= Books of secrets =

Compilations of technical and medicinal recipes and magic formulae

Books of secrets were compilations of technical and medicinal recipes and magic formulae that were published throughout Europe during the High Middle Ages and Renaissance. They reached a peak in the sixteenth century and were published continually through the eighteenth. Books of secrets were intended for a public audience, but framed as revealing exclusive information. They were one of the most popular genres in early modern publishing.

Books of secrets contained collections of medical recipes, household hints, and technical recipes on topics including metallurgy, alchemy, dyeing, and making cosmetics. They widely spread practical information that had previously been limited to the private pursuits of tradesmen and families. This dissemination, and standardization, of knowledge, led some historians to link them with the emerging secularistic values of the early modern period and to the development of Baconian science.

== Description ==
Books of secrets contained recipes that could be used by a reader lacking a formal education from a university or relevant guild. Despite their often-practical nature, they were written as if they contained important secrets of the universe. This granted the books an enticing reputation, but also created an in-group among the educated. Books of secrets were often falsely attributed to respected thinkers, and many books began by telling the story of how the information was compiled. Despite this exclusive framing, books of secrets were popular reading. Some books of secrets were large encyclopedic volumes, but there were also small pamphlets sold by peddlers to lower class readers. Recipes contained in one book were frequently copied into others.

Individual books had their own focuses. Some books of secrets, such as Secreti (1555), attributed to Alessio Piemontese, contained mainly practical and technological information in the form of useful recipes. Others, such as Giambattista Della Porta's Magia Naturalis (Natural Magic, 1558) deployed practical recipes in an effort to demonstrate the principles of natural magic. Other books of secrets, such as Isabella Cortese's Secreti (1564), disseminated alchemical information to a wide readership. Recent research has suggested that the books of secrets played an important role in the emergence of experimental science by bringing practical technical information to the attention of experimental scientists.

== History ==
Books compiling recipes and natural knowledge date back to Ancient Greece and Rome, where authors such as Aristotle and Pliny wrote philosophical and practical texts about nature. This search for information became more mystical over the centuries. By the time of the Roman Empire, many writers viewed knowledge as something to be kept from the common people, who were not devout or educated enough to understand it. After the Fall of Rome and the breakdown of its infrastructure, much knowledge was lost, and what remained was often practical. Medical texts, including long lists of useful herbs and recipes for treatments, were preserved and edited to match northern European environments.

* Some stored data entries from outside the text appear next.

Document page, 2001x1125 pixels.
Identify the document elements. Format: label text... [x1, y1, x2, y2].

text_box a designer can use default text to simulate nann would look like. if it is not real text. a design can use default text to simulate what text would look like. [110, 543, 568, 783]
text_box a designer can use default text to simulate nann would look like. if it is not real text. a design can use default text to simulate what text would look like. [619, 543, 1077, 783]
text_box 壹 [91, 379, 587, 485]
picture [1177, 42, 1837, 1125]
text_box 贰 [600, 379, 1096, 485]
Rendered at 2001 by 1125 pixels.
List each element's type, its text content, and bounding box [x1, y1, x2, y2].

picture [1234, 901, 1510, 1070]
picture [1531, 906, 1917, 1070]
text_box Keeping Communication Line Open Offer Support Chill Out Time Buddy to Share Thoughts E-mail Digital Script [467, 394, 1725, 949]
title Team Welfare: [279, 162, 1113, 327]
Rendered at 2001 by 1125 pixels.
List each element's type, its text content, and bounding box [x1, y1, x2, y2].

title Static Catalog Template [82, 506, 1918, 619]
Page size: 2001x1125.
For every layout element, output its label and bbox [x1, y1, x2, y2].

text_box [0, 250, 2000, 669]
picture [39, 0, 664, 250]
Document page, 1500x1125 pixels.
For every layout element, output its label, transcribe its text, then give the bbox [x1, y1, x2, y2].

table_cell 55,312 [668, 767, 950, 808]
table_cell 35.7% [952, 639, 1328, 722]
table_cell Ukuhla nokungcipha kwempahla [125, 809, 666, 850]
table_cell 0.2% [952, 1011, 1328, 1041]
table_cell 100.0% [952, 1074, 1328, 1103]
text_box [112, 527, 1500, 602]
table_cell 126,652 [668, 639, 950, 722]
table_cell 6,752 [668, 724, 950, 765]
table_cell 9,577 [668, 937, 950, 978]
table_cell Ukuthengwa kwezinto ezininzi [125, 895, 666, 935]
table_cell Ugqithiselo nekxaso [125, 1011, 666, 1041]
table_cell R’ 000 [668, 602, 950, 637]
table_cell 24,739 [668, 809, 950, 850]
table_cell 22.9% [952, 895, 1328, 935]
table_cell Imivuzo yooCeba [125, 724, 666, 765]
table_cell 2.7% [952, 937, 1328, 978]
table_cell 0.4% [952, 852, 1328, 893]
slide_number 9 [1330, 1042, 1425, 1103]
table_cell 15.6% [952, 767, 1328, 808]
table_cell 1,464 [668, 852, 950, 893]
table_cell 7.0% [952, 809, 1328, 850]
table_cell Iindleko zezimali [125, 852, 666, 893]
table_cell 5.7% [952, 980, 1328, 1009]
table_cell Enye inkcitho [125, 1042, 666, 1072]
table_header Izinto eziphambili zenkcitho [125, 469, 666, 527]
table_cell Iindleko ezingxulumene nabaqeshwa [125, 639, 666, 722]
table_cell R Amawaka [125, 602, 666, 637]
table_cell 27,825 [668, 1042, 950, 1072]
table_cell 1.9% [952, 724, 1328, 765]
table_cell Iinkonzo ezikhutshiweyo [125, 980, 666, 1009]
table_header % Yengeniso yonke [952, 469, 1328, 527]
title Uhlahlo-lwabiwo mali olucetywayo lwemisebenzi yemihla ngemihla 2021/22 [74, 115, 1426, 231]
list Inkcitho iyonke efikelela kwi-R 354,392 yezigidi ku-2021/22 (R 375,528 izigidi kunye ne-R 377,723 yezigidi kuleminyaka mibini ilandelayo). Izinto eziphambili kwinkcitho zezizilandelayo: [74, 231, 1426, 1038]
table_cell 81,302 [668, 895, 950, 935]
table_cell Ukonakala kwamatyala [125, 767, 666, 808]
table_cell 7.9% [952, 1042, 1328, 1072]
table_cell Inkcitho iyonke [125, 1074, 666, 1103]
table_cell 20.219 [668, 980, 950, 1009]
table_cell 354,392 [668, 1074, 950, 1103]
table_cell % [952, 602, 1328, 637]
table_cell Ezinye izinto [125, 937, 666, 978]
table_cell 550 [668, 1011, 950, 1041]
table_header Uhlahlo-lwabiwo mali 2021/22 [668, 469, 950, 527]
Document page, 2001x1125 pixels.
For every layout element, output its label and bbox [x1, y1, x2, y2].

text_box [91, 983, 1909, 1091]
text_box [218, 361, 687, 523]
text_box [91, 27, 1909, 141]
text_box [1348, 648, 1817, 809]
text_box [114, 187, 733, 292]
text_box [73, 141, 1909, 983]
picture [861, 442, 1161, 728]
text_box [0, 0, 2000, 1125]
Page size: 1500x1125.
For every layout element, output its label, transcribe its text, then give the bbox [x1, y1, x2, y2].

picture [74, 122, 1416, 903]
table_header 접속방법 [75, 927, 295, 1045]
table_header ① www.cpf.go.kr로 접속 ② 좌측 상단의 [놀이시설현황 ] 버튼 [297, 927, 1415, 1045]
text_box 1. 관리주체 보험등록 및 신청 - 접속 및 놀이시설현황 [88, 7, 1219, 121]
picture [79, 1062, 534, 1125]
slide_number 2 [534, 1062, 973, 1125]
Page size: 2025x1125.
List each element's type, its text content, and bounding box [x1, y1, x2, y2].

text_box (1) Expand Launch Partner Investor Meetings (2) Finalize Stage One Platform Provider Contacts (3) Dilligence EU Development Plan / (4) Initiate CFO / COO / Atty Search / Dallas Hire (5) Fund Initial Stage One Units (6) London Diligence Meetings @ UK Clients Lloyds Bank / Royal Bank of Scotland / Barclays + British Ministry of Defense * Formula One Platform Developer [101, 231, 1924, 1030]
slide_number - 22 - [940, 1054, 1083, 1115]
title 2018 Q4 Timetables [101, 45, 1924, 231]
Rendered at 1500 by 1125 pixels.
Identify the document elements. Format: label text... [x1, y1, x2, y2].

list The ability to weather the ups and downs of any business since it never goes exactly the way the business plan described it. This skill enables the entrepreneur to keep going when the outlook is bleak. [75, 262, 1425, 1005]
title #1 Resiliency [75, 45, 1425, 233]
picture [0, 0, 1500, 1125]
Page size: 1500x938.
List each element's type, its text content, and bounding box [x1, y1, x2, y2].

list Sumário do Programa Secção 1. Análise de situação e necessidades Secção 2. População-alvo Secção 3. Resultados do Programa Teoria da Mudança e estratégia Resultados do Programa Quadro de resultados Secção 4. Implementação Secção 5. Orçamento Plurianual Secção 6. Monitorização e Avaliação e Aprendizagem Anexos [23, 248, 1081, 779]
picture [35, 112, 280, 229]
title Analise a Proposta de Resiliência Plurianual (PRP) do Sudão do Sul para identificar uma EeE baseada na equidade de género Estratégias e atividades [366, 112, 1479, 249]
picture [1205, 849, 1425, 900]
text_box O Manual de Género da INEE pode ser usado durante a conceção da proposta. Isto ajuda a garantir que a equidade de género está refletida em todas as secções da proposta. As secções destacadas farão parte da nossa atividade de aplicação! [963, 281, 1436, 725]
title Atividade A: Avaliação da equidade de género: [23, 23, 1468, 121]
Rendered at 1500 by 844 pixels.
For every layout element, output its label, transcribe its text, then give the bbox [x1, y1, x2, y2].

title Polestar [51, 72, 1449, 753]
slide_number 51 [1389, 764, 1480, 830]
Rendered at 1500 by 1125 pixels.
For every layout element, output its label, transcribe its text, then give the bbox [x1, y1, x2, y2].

Books containing natural "secrets" experienced wide popularity even before the printing press, since they provided access to information that was usually only accessible through personal connections such as guilds and universities. One of the most famous books of the time was the treatise Secretum Secretorum, an encyclopedic work of useful and esoteric information that falsely claimed to contain all of Aristotle's secrets. Polymath Roger Bacon fought against these books of secrets as not promoting rational thought, but recent research suggests that the books may have played an important role in the emergence of experimental science by encouraging rational experimentation.

The advent of printing made it far easier to produce books, and the increasingly commercial environment of 16th century Europe incentivized printers to reprint what sold best. Books of secrets as a genre took a clear form in Italy in the 16th century, with Secreti (1555) being the model for its kind. The early printing industry had no legal protections against copyright, which led recipes being widely stolen. In Italy, recipes were often reprinted into short pamphlets, which shared secrets with lower class readers. Another motivation for stretching the truth was the rise of Renaissance Humanism, which brought classical authors back into cultural focus and incentivized publishers to fake origins for their information.

Books of secrets greatly increased the amount of practical information available to a growing class of readers, leading some historians to link books of secrets with the emerging secularistic values of the early modern period and to see them as contributing to the making of an ‘age of how-to.’ The search for new secrets also led to a perception of science as a hunt for answers, which gradually influenced the rise of experimental science.

Certain popular books of secrets remained in publication until the late 18th century, but their influence over the sharing of knowledge weakened after the 17th. The rise of experimental science gradually led the secrets of nature to seem less arcane and more understandable. How-to books remained important, but it was less desirable to share recipes to the public as though they were secrets.

== Famous books of secrets ==
Secretum Secretorum attributed to Aristotle

I Secreti (1555) attributed to Alessio Piemontese (a pseudonym of Girolamo Ruscelli)

Magia Naturalis (Natural Magic) (1588) by Giambattista Della Porta

I secreti della signora Isabella Cortese (The Secrets of Lady Isabella Cortese) (1561) attributed to Isabella Cortese

==Publications==

- William Eamon, Science and the Secrets of Nature: Books of Secrets in Medieval and Early Modern Culture (Princeton: Princeton University Press, 1994).
- John K. Ferguson, Bibliographical Notes on Histories of Inventions and Books of Secrets. 2 vols. London: Holland Press, 1959.